Please repeat the entries exactly as they appear and omit any images.

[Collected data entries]
%%
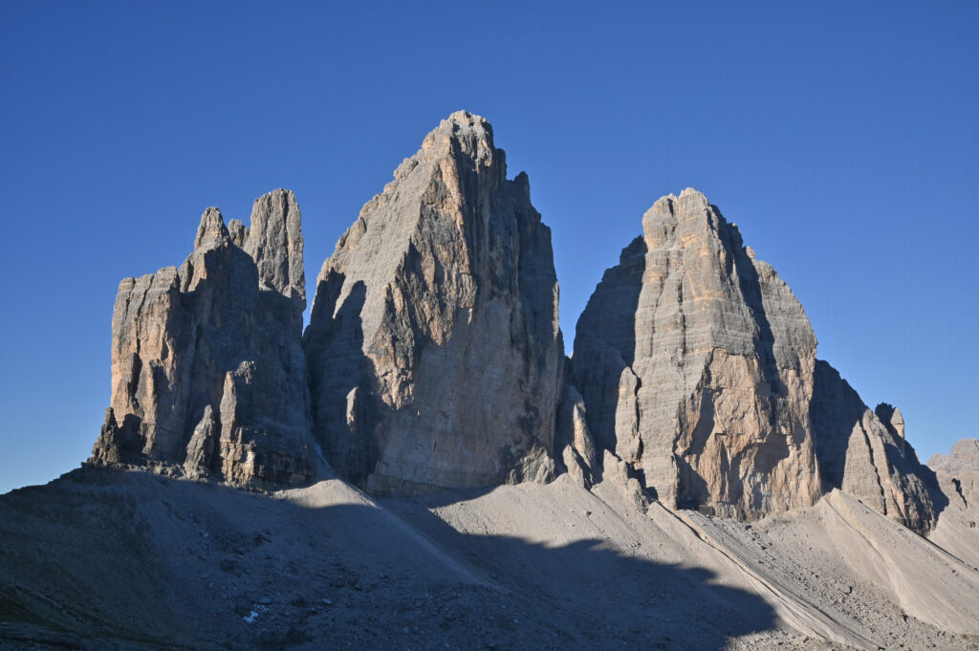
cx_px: 490
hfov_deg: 50.7
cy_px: 326
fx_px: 1033
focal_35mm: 38
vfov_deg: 35.0
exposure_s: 1/250
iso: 250
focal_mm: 38
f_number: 16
%%
Exercise output >>
cx_px: 490
hfov_deg: 50.7
cy_px: 326
fx_px: 1033
focal_35mm: 38
vfov_deg: 35.0
exposure_s: 1/250
iso: 250
focal_mm: 38
f_number: 16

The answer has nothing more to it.